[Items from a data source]
══════════════════════════════
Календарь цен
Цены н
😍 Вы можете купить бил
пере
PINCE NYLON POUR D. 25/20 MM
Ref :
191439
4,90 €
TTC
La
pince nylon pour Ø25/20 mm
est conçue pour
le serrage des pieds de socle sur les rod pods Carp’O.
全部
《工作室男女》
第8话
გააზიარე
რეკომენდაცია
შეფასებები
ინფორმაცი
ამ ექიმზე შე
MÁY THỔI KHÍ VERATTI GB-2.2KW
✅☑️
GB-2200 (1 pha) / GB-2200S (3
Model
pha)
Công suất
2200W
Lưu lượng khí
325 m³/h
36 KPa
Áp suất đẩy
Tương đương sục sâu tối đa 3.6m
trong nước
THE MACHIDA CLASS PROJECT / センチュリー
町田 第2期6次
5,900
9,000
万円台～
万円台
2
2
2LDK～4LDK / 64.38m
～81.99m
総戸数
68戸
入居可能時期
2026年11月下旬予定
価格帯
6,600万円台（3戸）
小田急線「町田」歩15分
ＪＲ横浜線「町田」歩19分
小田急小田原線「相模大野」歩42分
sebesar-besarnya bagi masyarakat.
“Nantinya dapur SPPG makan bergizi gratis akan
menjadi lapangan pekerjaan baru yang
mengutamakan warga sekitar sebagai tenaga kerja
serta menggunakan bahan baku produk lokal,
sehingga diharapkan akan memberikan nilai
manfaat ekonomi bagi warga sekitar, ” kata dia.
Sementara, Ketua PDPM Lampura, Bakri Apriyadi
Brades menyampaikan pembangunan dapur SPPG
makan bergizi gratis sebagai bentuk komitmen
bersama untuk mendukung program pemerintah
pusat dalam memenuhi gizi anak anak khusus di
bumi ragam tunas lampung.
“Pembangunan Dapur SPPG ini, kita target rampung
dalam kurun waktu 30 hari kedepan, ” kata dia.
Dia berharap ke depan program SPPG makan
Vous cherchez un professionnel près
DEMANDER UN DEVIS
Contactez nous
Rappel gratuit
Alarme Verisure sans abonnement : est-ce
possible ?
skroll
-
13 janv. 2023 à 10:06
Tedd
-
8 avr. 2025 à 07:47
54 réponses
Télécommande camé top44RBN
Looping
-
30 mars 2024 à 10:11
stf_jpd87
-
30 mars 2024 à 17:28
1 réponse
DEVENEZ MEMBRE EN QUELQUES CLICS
══════════════════════════════
Problem description: Number of lines above containing "warga": give it, with no other text.

Solution for this problem: 2